Now is the right time to get technology brainiacs and legal brainiacs in the same room.
What’s the rest of the world doing?
Quite a lot actually. On 9th March 2023 the US announced its National Cybersecurity Strategy, with the new framework seeking to protect critical infrastructure, including hospitals and clean energy facilities, from cyberthreats. It also aims to increase collaboration with international coalitions and partnerships to counter threats to the digital ecosystem.
The World Economic Forum is paving on the same path and even taking matters a step forward. The Quantum Security initiative is a community of senior executives and experts from business, academia, governments and non-profit organizations at the forefront of promoting secure adoption of quantum technologies. The initiative aims to address the challenge of the urgent need for attention from enterprise and policy leadership to address the key security challenges while realizing the potential of quantum technologies. It aims to address and tackle:
- Identify emerging and distributed security risks
- Improve education and awareness by developing actionable insights and guidelines
- Showcase use cases and determine emerging focus areas for future research, investment and governance
Cyber criminals are making fortunes not just in black-mailing targets with ransomware, but also in selling-off their data assets. The perpetrators of cybercrime range from powerful intelligence agencies to teenage hackers. Cybercrime is hard to stop precisely because of its distributed nature.

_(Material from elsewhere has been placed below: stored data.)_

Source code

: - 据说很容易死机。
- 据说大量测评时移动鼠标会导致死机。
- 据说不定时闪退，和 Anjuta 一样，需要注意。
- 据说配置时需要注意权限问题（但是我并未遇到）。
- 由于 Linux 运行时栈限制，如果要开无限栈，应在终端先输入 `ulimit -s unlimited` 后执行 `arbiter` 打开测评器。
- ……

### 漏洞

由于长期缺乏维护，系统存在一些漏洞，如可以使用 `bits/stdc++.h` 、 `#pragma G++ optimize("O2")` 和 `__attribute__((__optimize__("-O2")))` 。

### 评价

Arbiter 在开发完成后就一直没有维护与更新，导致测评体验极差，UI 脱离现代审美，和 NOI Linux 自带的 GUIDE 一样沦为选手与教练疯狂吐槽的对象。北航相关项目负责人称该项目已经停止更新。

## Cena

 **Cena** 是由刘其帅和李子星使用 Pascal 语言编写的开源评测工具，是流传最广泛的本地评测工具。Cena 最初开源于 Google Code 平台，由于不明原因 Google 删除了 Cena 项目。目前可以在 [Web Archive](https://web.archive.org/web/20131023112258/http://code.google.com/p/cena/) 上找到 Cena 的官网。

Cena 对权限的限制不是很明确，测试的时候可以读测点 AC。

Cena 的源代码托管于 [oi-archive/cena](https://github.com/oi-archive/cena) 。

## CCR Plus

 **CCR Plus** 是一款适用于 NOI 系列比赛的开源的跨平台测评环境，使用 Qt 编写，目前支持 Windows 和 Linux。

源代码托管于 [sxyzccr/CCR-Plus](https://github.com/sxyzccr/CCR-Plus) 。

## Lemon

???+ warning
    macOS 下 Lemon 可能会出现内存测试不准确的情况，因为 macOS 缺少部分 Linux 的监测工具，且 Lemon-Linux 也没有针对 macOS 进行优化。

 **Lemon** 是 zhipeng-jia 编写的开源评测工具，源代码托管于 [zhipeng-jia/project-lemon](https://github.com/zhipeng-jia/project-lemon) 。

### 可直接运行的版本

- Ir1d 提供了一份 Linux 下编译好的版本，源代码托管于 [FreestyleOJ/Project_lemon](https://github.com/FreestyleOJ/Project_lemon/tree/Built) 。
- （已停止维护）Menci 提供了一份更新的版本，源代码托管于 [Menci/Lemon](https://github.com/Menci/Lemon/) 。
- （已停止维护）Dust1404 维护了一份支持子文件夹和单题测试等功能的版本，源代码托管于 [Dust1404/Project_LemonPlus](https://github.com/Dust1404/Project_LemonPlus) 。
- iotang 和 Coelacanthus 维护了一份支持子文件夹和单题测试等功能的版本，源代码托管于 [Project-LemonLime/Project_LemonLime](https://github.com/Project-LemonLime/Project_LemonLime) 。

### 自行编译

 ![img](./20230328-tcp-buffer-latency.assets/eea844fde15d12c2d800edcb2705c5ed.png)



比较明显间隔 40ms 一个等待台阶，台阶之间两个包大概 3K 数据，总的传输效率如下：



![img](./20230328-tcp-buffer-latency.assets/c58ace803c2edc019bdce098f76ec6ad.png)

Without national and global cooperation there is not much that victims can do to defend themselves. Cyber insurance is not only increasingly out of reach to most buyers, but it’s potentially making a bad problem even worse.
Awareness, preparedness and resilience may sound like key words in a firefighter training but they fully capture the need for action to safeguard individuals and organizations towards cybersecurity protection and safety.